## WHAT THIS TASK INVOLVES
Extract all the source text from the material below verbatim, keeping every line unchanged, and leave the pictures out of your answer.

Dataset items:
· · · · ·

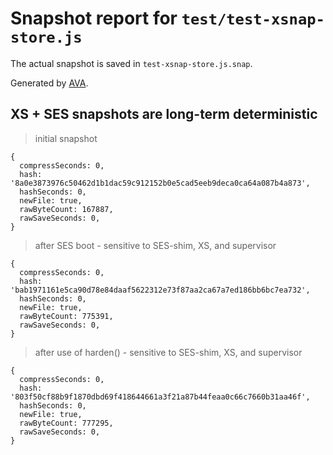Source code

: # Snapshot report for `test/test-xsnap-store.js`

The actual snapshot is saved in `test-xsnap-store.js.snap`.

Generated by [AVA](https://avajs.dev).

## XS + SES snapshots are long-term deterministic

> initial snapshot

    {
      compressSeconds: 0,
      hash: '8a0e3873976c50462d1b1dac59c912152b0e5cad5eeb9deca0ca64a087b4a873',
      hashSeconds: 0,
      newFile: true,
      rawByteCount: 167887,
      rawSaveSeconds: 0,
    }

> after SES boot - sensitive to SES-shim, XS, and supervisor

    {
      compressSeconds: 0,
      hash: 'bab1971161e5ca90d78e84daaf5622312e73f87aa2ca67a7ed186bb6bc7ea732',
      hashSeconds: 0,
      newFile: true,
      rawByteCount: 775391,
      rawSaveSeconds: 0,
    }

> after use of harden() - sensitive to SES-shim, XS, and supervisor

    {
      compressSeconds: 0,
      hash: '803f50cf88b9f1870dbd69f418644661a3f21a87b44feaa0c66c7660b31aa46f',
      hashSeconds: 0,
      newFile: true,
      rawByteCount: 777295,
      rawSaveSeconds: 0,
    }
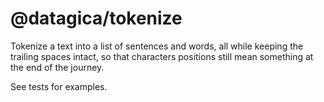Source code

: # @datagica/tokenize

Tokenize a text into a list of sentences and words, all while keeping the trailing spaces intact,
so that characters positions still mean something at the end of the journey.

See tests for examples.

· · · · ·

## FINISHED TASK
Source code

: # Snapshot report for `test/test-xsnap-store.js`

The actual snapshot is saved in `test-xsnap-store.js.snap`.

Generated by [AVA](https://avajs.dev).

## XS + SES snapshots are long-term deterministic

> initial snapshot

    {
      compressSeconds: 0,
      hash: '8a0e3873976c50462d1b1dac59c912152b0e5cad5eeb9deca0ca64a087b4a873',
      hashSeconds: 0,
      newFile: true,
      rawByteCount: 167887,
      rawSaveSeconds: 0,
    }

> after SES boot - sensitive to SES-shim, XS, and supervisor

    {
      compressSeconds: 0,
      hash: 'bab1971161e5ca90d78e84daaf5622312e73f87aa2ca67a7ed186bb6bc7ea732',
      hashSeconds: 0,
      newFile: true,
      rawByteCount: 775391,
      rawSaveSeconds: 0,
    }

> after use of harden() - sensitive to SES-shim, XS, and supervisor

    {
      compressSeconds: 0,
      hash: '803f50cf88b9f1870dbd69f418644661a3f21a87b44feaa0c66c7660b31aa46f',
      hashSeconds: 0,
      newFile: true,
      rawByteCount: 777295,
      rawSaveSeconds: 0,
    }
Source code

: # @datagica/tokenize

Tokenize a text into a list of sentences and words, all while keeping the trailing spaces intact,
so that characters positions still mean something at the end of the journey.

See tests for examples.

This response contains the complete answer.